**WORK INSTRUCTIONS:** Read through the records below and copy each line that uses the word "built".

**Saved data entries:**

▽

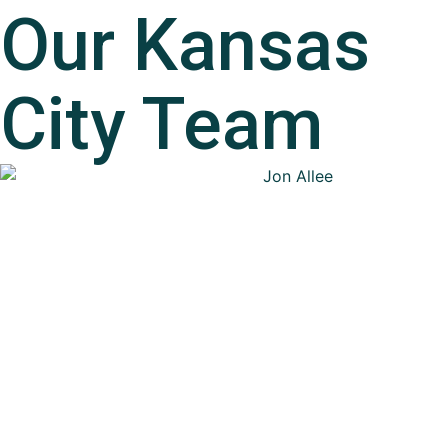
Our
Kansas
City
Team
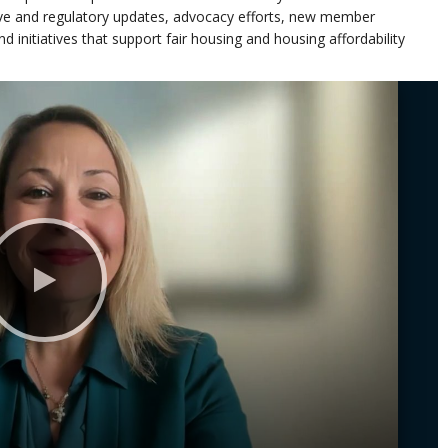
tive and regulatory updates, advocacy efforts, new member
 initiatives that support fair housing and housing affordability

△
▽

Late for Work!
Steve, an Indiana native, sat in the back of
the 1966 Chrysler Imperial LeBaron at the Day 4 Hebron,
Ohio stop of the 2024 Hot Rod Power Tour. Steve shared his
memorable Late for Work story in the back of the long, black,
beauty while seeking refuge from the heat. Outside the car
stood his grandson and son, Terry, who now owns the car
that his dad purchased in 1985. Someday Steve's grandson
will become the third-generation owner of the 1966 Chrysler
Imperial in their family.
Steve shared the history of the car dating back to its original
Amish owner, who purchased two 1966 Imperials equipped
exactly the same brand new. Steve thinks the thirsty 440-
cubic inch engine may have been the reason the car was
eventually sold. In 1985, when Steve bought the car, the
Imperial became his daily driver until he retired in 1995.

△
▽

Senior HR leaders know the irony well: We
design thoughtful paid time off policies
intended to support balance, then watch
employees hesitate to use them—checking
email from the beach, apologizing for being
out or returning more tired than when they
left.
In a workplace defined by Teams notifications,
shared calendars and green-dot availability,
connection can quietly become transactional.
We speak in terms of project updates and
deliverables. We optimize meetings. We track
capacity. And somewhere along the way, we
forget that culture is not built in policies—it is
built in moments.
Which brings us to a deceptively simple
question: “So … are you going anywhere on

△

**WRITTEN RESPONSE:**
forget that culture is not built in policies—it is
built in moments.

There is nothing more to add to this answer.